=== THE PROBLEM ===
An exact transcription of the records is required, minus any images.

========================================================================

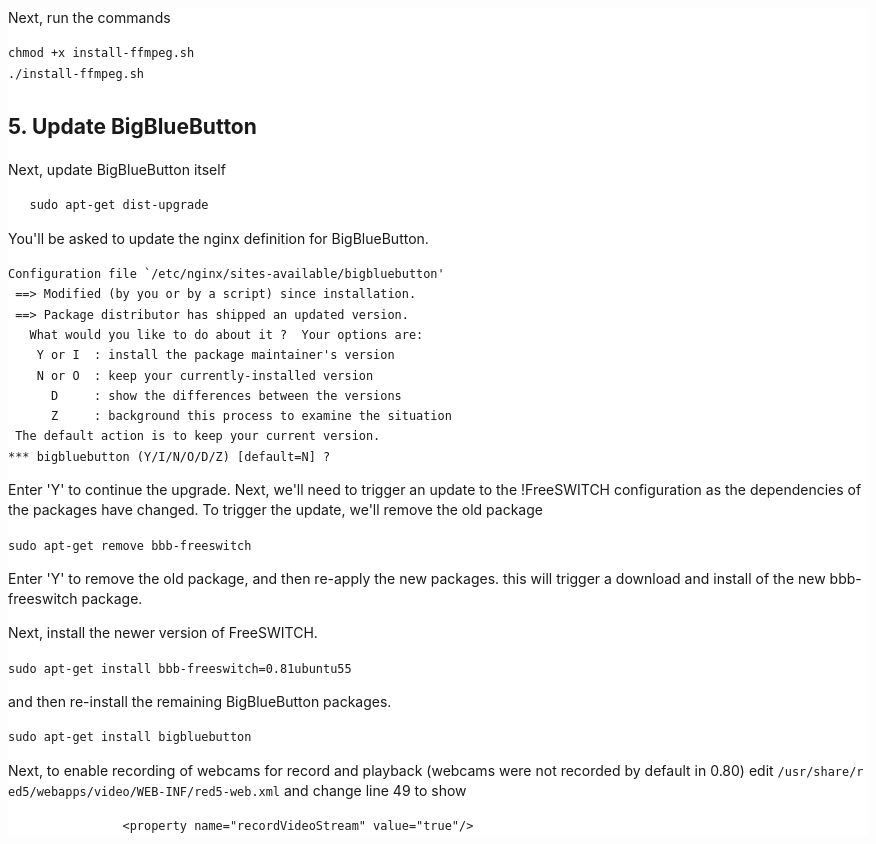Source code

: Next, run the commands

```
chmod +x install-ffmpeg.sh
./install-ffmpeg.sh
```

## 5. Update BigBlueButton ##

Next, update BigBlueButton itself

```
   sudo apt-get dist-upgrade
```

You'll be asked to update the nginx definition for BigBlueButton.

```
Configuration file `/etc/nginx/sites-available/bigbluebutton'
 ==> Modified (by you or by a script) since installation.
 ==> Package distributor has shipped an updated version.
   What would you like to do about it ?  Your options are:
    Y or I  : install the package maintainer's version
    N or O  : keep your currently-installed version
      D     : show the differences between the versions
      Z     : background this process to examine the situation
 The default action is to keep your current version.
*** bigbluebutton (Y/I/N/O/D/Z) [default=N] ?
```

Enter 'Y' to continue the upgrade.  Next, we'll need to trigger an update to the !FreeSWITCH configuration as the dependencies of the packages have changed.  To trigger the update, we'll remove the old package

```
sudo apt-get remove bbb-freeswitch
```

Enter 'Y' to remove the old package, and then re-apply the new packages.  this will trigger a download and install of the new bbb-freeswitch package.

Next, install the newer version of FreeSWITCH.

```
sudo apt-get install bbb-freeswitch=0.81ubuntu55
```

and then re-install the remaining BigBlueButton packages.

```
sudo apt-get install bigbluebutton
```


Next, to enable recording of webcams for record and playback (webcams were not recorded by default in 0.80) edit `/usr/share/red5/webapps/video/WEB-INF/red5-web.xml` and change line 49 to show

```
                <property name="recordVideoStream" value="true"/>
```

========================================================================

=== EXERCISE OUTPUT ===
Source code

: Next, run the commands

```
chmod +x install-ffmpeg.sh
./install-ffmpeg.sh
```

## 5. Update BigBlueButton ##

Next, update BigBlueButton itself

```
   sudo apt-get dist-upgrade
```

You'll be asked to update the nginx definition for BigBlueButton.

```
Configuration file `/etc/nginx/sites-available/bigbluebutton'
 ==> Modified (by you or by a script) since installation.
 ==> Package distributor has shipped an updated version.
   What would you like to do about it ?  Your options are:
    Y or I  : install the package maintainer's version
    N or O  : keep your currently-installed version
      D     : show the differences between the versions
      Z     : background this process to examine the situation
 The default action is to keep your current version.
*** bigbluebutton (Y/I/N/O/D/Z) [default=N] ?
```

Enter 'Y' to continue the upgrade.  Next, we'll need to trigger an update to the !FreeSWITCH configuration as the dependencies of the packages have changed.  To trigger the update, we'll remove the old package

```
sudo apt-get remove bbb-freeswitch
```

Enter 'Y' to remove the old package, and then re-apply the new packages.  this will trigger a download and install of the new bbb-freeswitch package.

Next, install the newer version of FreeSWITCH.

```
sudo apt-get install bbb-freeswitch=0.81ubuntu55
```

and then re-install the remaining BigBlueButton packages.

```
sudo apt-get install bigbluebutton
```


Next, to enable recording of webcams for record and playback (webcams were not recorded by default in 0.80) edit `/usr/share/red5/webapps/video/WEB-INF/red5-web.xml` and change line 49 to show

```
                <property name="recordVideoStream" value="true"/>
```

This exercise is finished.